[Items from a data source]
>>>>

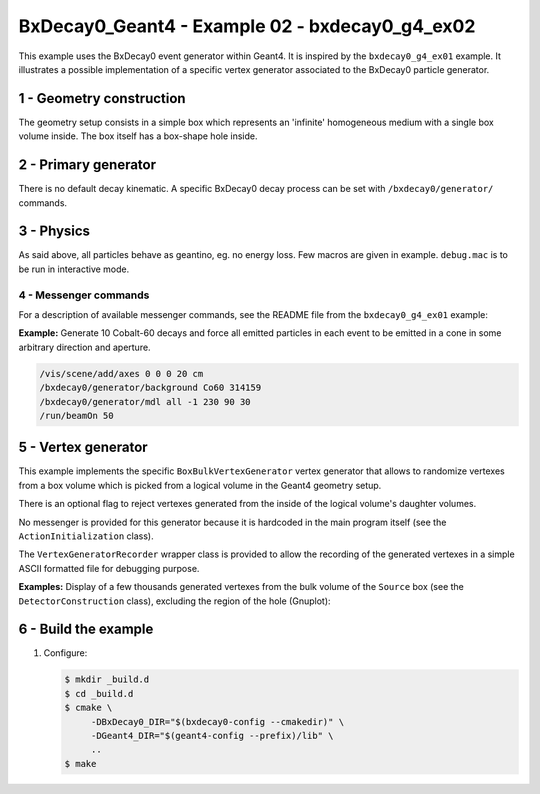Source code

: =========================================================
BxDecay0_Geant4 - Example 02 - bxdecay0_g4_ex02 
=========================================================
			    
This example uses  the BxDecay0 event generator within  Geant4.  It is
inspired  by  the  ``bxdecay0_g4_ex01``   example.  It  illustrates  a
possible implementation  of a specific vertex  generator associated to
the BxDecay0 particle generator.
 
 
1 - Geometry construction
=============================

The  geometry setup  consists  in  a simple  box  which represents  an
'infinite' homogeneous medium with a single box volume inside. The box
itself has a box-shape hole inside.
  
.. image:: images/g4_geometry-1.png
   :width: 75%
         	
2 - Primary generator
=====================
 
There  is  no default  decay  kinematic.   A specific  BxDecay0  decay
process can be set with ``/bxdecay0/generator/`` commands.


3 - Physics
===========

As said above,  all particles behave as geantino, eg.  no energy loss.
Few  macros are  given  in  example. ``debug.mac``  is  to  be run  in
interactive mode.
 
4 - Messenger commands
----------------------

For a description of available messenger commands, see the README file
from the ``bxdecay0_g4_ex01`` example:

**Example:** Generate 10 Cobalt-60 decays and force all emitted particles
in each event to be emitted in a cone in some arbitrary direction and aperture.

.. code:: shell

   /vis/scene/add/axes 0 0 0 20 cm	    
   /bxdecay0/generator/background Co60 314159
   /bxdecay0/generator/mdl all -1 230 90 30
   /run/beamOn 50
..

.. image:: images/g4_primaries-1.png
   :width: 75%
 

5 - Vertex generator
====================

This example implements the specific ``BoxBulkVertexGenerator`` vertex
generator that allows to randomize vertexes from a box volume which is
picked from a logical volume in the Geant4 geometry setup.

There is an optional flag to reject vertexes generated from the inside
of the logical volume's daughter volumes.

No messenger is provided for this generator because it is hardcoded in
the main program itself (see the ``ActionInitialization`` class).

The ``VertexGeneratorRecorder`` wrapper class is provided to allow the
recording of the  generated vertexes in a simple  ASCII formatted file
for debugging purpose.

**Examples:** Display of a few thousands generated vertexes from the bulk volume
of the ``Source`` box (see the ``DetectorConstruction`` class),
excluding the region of the hole (Gnuplot):
 
.. image:: images/genvtx-1.png
   :width: 75%
 
 
6 - Build the example
============================

#. Configure:

   .. code:: bash

      $ mkdir _build.d
      $ cd _build.d
      $ cmake \
           -DBxDecay0_DIR="$(bxdecay0-config --cmakedir)" \
           -DGeant4_DIR="$(geant4-config --prefix)/lib" \
	   ..
      $ make
   ..

.. end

<<<<

### EXERCISE PROMPT
Which of the lines above include the word "commands"? List those lines.

### TASK RESULT
process can be set with ``/bxdecay0/generator/`` commands.
4 - Messenger commands
For a description of available messenger commands, see the README file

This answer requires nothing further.